TEXT EXTRACT:

This year we must, unfortunately, say goodbye to Trouble in Mind Records, who announced that they were folding up shop in September. Thankfully, they did release two albums this year before shutting, so we do get to include them in the Label Watch one last time. On a positive note, I’ve added Repeating Cloud Records to the list this year!
Dear Life
RO Pick: Fust, Big Ugly
Aaron Dowdy’s Fust continue their strong case for “the best band making country-influenced indie rock in North Carolina” on Big Ugly, the group’s best album yet. Big Ugly is an album-length journey to Dowdy’s roots in southern West Virginia, drawing its name and much of its imagery from the shadow of the Guyandotte River; I’ve loved everything they’ve done, but Fust found another gear in Lincoln County.
Honorable Mention: Weirs, Diamond Grove
A bunch of regulars in the Dear Life Records/greater North Carolina music scene came together as “an experimental/traditional music collective” to make Weirs’ sophomore album, Diamond Grove, expanding on the sound that Oliver Child-Lanning and Justin Morris pursued as a duo on their 2020 debut. Traditional English folk ballads and hymns are stretched and tweaked into long, droning, ambient-filled passages, and the spaces in between give us all the time in the world to reflect on the centuries and lifetimes from then to now.
(Also reviewed on Rosy Overdrive: Joseph Decosimo, Fiery Gizzard / Thomas Dollbaum, Drive All Night / Florry, Sounds Like… / Hour, Subminiature / Little Mazarn, Mustang Island)
Meritorio
RO Pick: Dancer, More or Less
More or Less is Dancer’s first album with new drummer Luke Moran, but despite the lineup change, their sophomore LP has the Glasgow quartet sounding more fluid and locked-in as a band than ever before. The jerky post-punk/offbeat indie pop structures are still part and parcel of More or Less, yes, but they’ve been more effectively ironed into a wider tapestry of expansive, exploratory art rock and (for Dancer, at least) more laid-back pursuits of pop music. (Read more)
Honorable Mention: Exploding Flowers, Watermelon/Peacock
Hailing from ground zero of the 1980s “Paisley Underground” movement, Los Angeles’ Exploding Flowers do evoke the loose, psychedelic side of this strain of American jangly college rock. Sometimes hazy, sometimes bright and vibrant, Watermelon/Peacock is a compelling and generous Americana record arising from one of the country’s largest population centers. (Read more)
(Also reviewed on Rosy Overdrive: Creative Writing, Baby Did This / The High Water Marks, Consult the Oracle / Monnone Alone, Here Comes the Afternoon / Prism Shores, Out from Underneath / Strange Passage, A Folded Sky / Whitney’s Playland, Long Rehearsal)
Comedy Minus One
RO Pick: Silkworm, Developer
Every Silkworm album is a “cult favorite”, but the background on their 1997 album Developer makes it perhaps the über “cult” Silkworm album–it was their second and final album for Matador Records, the band’s final chance to parlay critical/indie rock underground buzz into larger platforms and sizeable followings. They made the insular and cold Developer instead. Now a two-LP set with a handful of bonus tracks thanks to Comedy Minus One twenty-five years later, Developer is still right there for you to figure out if you haven’t yet. (Read more)

ENTRIES SUPPLIED:
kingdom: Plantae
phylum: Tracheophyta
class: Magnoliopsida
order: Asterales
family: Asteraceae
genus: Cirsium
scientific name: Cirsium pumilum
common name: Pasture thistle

==

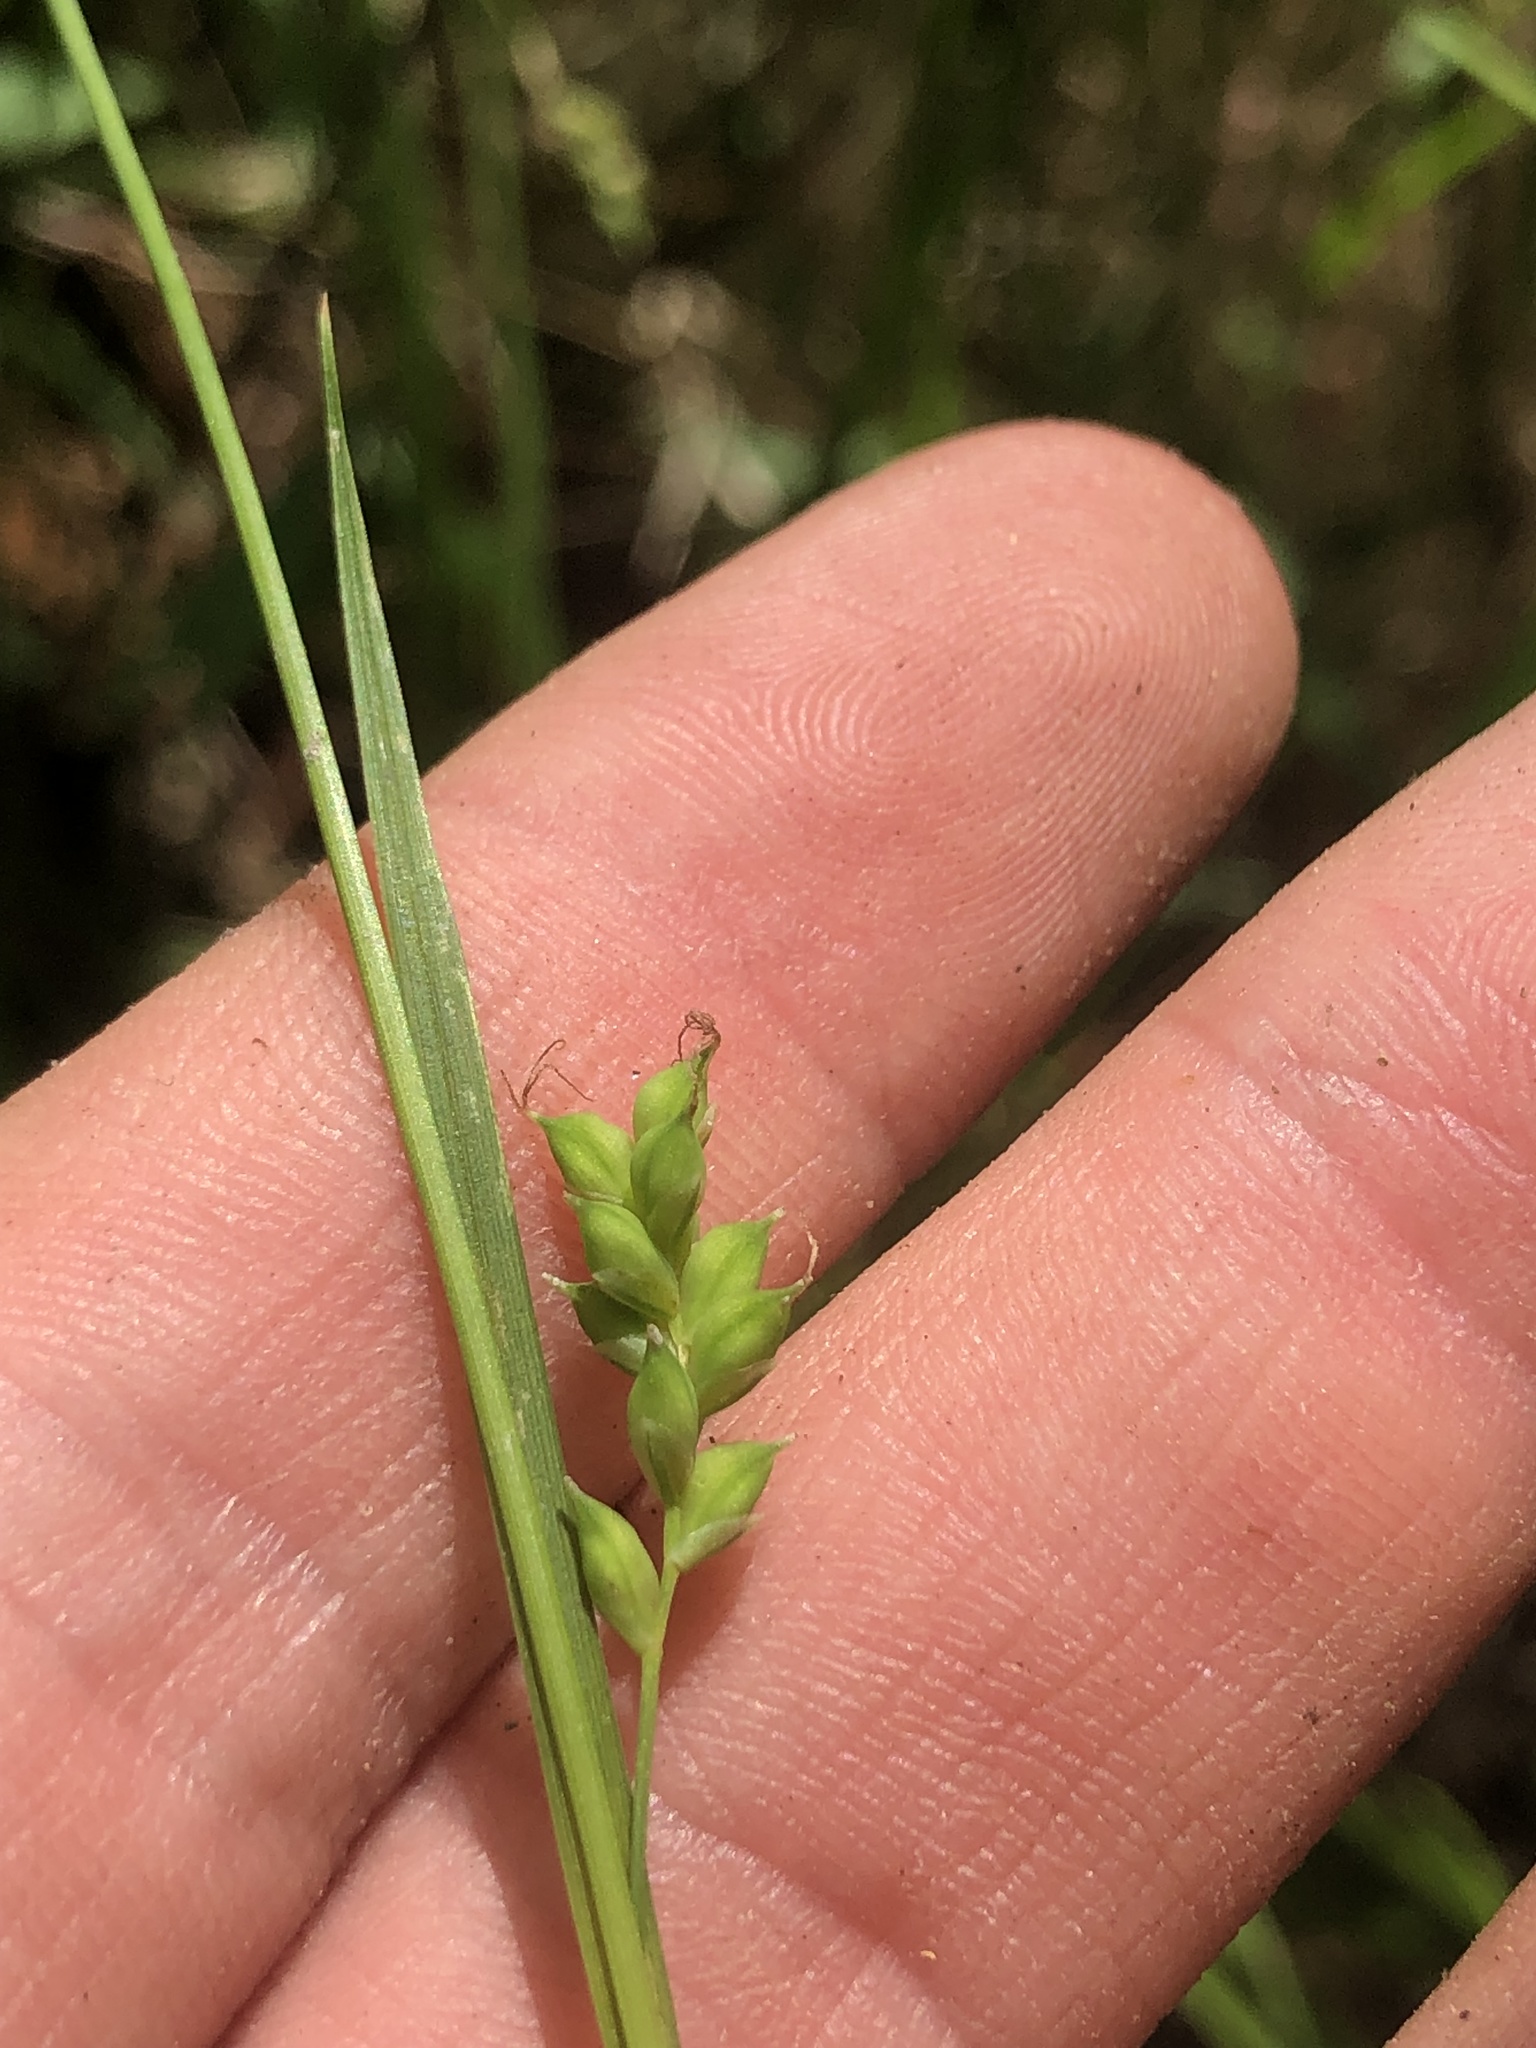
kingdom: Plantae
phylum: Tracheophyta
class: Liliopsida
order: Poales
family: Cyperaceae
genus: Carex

EXERCISES:
(1) According to the label roundup, why is Silkworm's Developer perhaps the most "cult" of their albums? Answer in one to three sentences.
(2) Return the passage of the label roundup from "Honorable Mention: Exploding" to "centers. (Read more)".

TASK SOLUTIONS:
(1) Developer was Silkworm's second and final album for Matador Records. It was the band's last chance to turn their critical and underground indie rock buzz into larger platforms and bigger followings, and they made an insular, cold record instead.

(2)
Honorable Mention: Exploding Flowers, Watermelon/Peacock
Hailing from ground zero of the 1980s “Paisley Underground” movement, Los Angeles’ Exploding Flowers do evoke the loose, psychedelic side of this strain of American jangly college rock. Sometimes hazy, sometimes bright and vibrant, Watermelon/Peacock is a compelling and generous Americana record arising from one of the country’s largest population centers. (Read more)